Ghoulishness is a quality that can force us to face the limits of our physical existence, or it can hammer us senseless. When used well, ghoulishness has the power to sting like alcohol on an open wound, jarring us back to life and then reminding us that we dwell in the body, with its pleasures and horrors, for only so long.
— Bernard Cooper, My Avant-Garde Education, pp. 198-199
One night, after visiting the Minskys, I lay in bed and tried to become completely blank. I closed my eyes, let out a breath, and made my arms and legs go limp. The experiment scared me half to death; what if I stayed that way forever? I needn’t have worried; within seconds I was sitting bolt-upright and gulping air. Sight dazzled my opened eyes. My thoughts beat the air like a flock of startled birds.
— Bernard Cooper, My Avant-Garde Education, p. 182
From the perspective of a culture that sanctions gay marriage, it may be difficult to understand how self-hatred and shame could haunt a man for so long. It’s difficult even for me to understand. All my courage and daring were reserved for my love of the avant-garde, and in most other respects, I remained cautious, compliant—is there an antonym for avant-garde? At least that’s how I perceived myself in the presence of others, since it was in the presence of others that I became most acutely aware of how I’d learned to rein myself in, a gay boy constraining his hips and wrists, damping the higher registers of his laughter, flattening his enthusiasms until he’s sure it’s safe to enthus without risking the epithet ‘faggot.’ I learned to monitor every thought before speaking it aloud, to assess shades of meaning as fast as the Univac computer. I intercepted incriminating truths before they saw the light of day.
— Bernard Cooper, My Avant-Garde Education, pp. 160-161
Let’s face it, sarcastic reactions to art are often legitimate because plenty of good artists are good precisely because they risk appearing ridiculous.
— Bernard Cooper, My Avant-Garde Education, p. 139
Many of us at CalArts were fond of toys. Their primary colors and basic shapes had stirred our earliest understanding that there existed objects whose sole purpose was to engage us, to make us the glad inhabitants of a world in which we could improvise laws of cause and effect. Long ago, we’d been able to simultaneously inhabit and lose track of ourselves while we played, a state we now regained, or hoped to regain, when making art.

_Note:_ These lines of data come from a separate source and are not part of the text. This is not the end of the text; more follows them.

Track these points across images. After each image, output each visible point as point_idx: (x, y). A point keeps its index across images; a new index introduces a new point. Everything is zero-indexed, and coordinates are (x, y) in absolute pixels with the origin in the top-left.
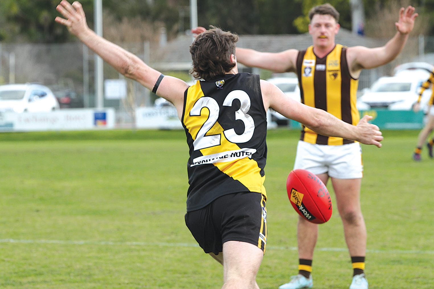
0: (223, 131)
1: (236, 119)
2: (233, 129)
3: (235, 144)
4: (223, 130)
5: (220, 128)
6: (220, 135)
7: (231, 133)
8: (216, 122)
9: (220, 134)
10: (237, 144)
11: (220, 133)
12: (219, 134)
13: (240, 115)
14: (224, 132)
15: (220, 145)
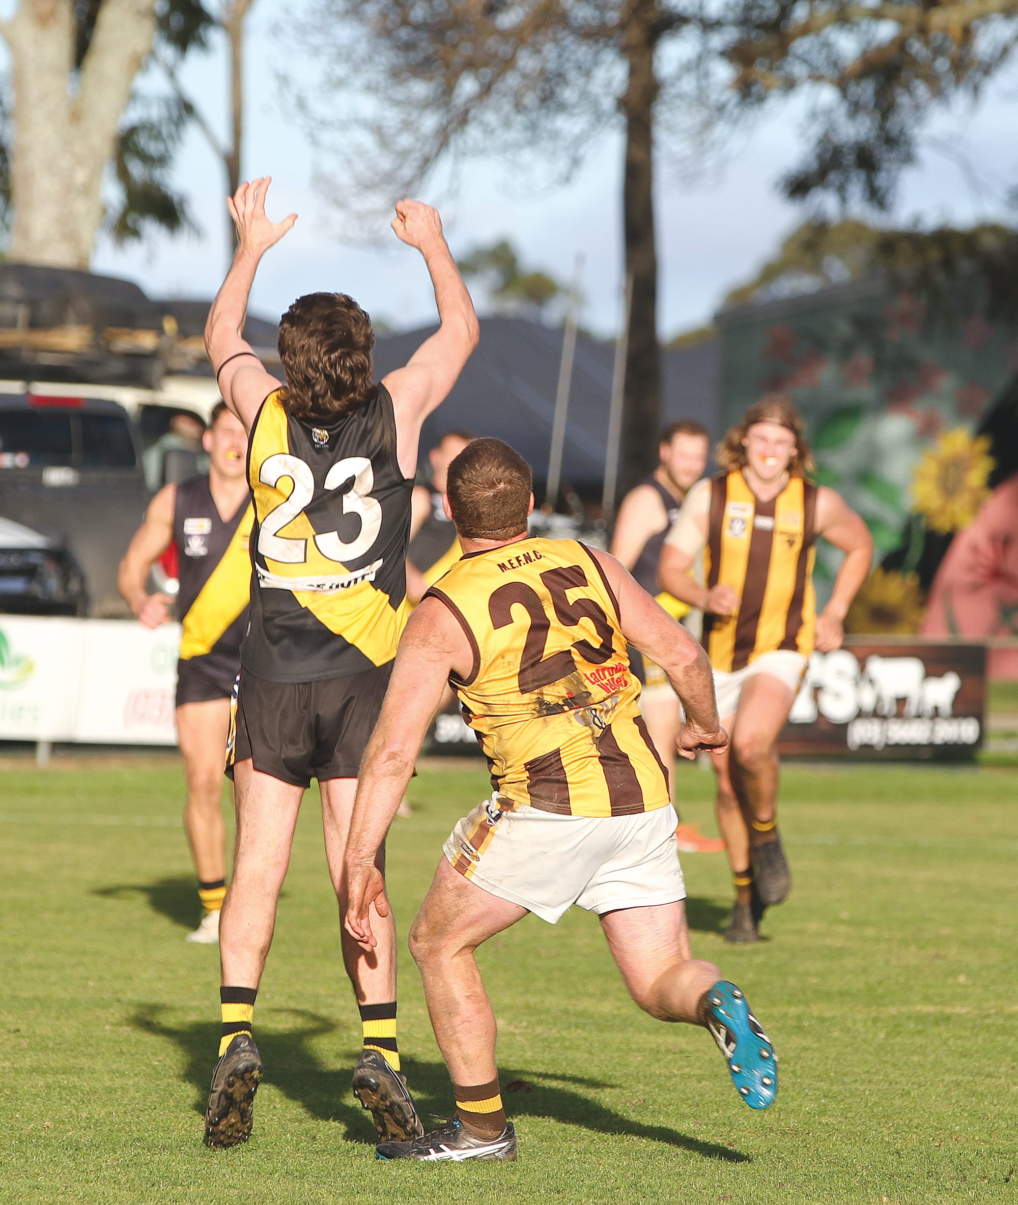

- Bernard Cooper, My Avant-Garde Education, pp. 128-129
Though part of me wanted to believe that all experience was quantifiable (how reductive a notion that seems to me now, how naked a need for the comforts of the known!), I was drawn to poems because they eluded my understanding, compelled me toward thoughts and sensations I could neither name nor ignore. Certainly my overwhelming response to poetry couldn’t be quantified; it would be like asking a man treading water to guess the number of gallons in the sea.